Ultimately, nothing Google introduced here was going to be good enough for everyone: when it comes to privacy, the mainstream take seems to be that Apple can do no wrong…which means even if Google had announced a full, point-for-point photocopy of ATT, it would have been cast as insufficient simply because it's coming from a different source.
Type: Misinformed Counter-Take.
This is an example of A Very Bad Take™ from a mainstream reporter who simply didn't understand the announcement, didn't read the the documentation, and took the easy headline of casting this as 'ATT for Android'.
For evidence of why this is not correct, we need go no further than this supportive tweet from Meta's own VP of Ads and Business Product Marketing, Graham Mudd. Yes, there will certainly be some impact compared to the status quo, because 'walled garden' advertisers (like Facebook) currently rely on user-level identifiers like IDFA and GAID to power the feedback loops that let them target and optimize ad campaigns.
Universal user-level IDs are a relic of a previous era that are going extinct one way or the other — almost no one seriously disputes that at this point, so the real discussion is around how to find alternatives that give acceptable user privacy protections while still allowing apps to function. The cost of getting that wrong? The bad behavior simply goes underground.

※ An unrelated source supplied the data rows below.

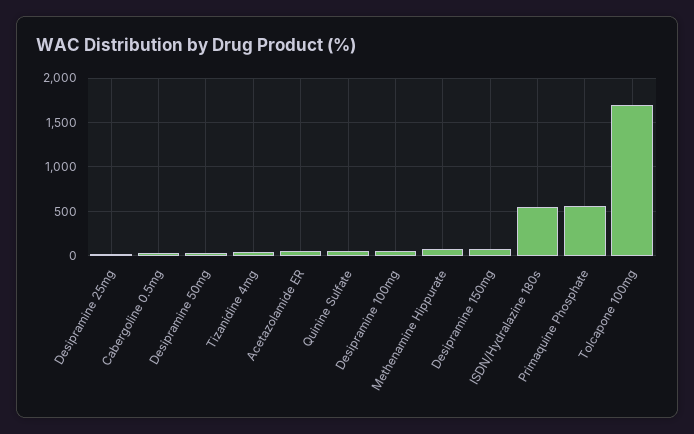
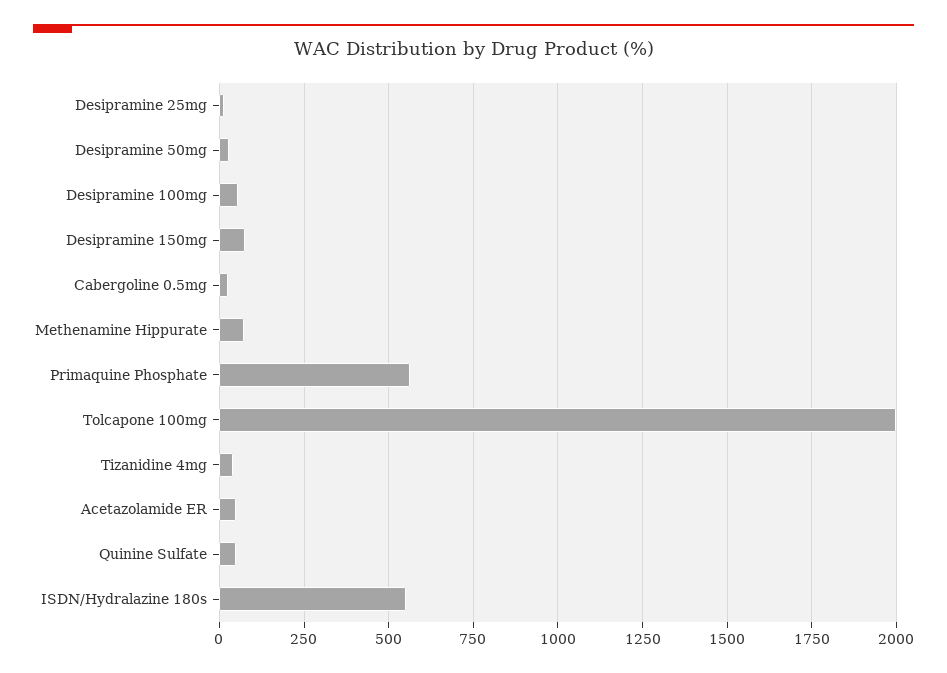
  {
    "Desipramine 25mg": 25,
    "Cabergoline 0.5mg": 25,
    "Desipramine 50mg": 25,
    "Tizanidine 4mg": 50,
    "Acetazolamide ER": 50,
    "Quinine Sulfate": 50,
    "Desipramine 100mg": 50,
    "Methenamine Hippurate": 75,
    "Desipramine 150mg": 75,
    "ISDN/Hydralazine 180s": 550,
    "Primaquine Phosphate": 575,
-   "Tolcapone 100mg": 1700
+   "Tolcapone 100mg": 2000
  }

Finally, one of the (legitimate) concerns about Privacy Sandbox is timeline and scope-creep: its web version was announced two and a half years ago, and nothing has really changed yet.
Consensus-driven changes are always going to be slower than autocratic decisions, but one big reason for the delay is that Privacy Sandbox has been under investigation for the last year by the UK's competition regulators. That was finally cleared up last Friday.
Google usually announces Android-related changes on Wednesdays, and Privacy Sandbox came to Android the very first Wednesday after the UK's investigation was closed. Probably not a coincidence?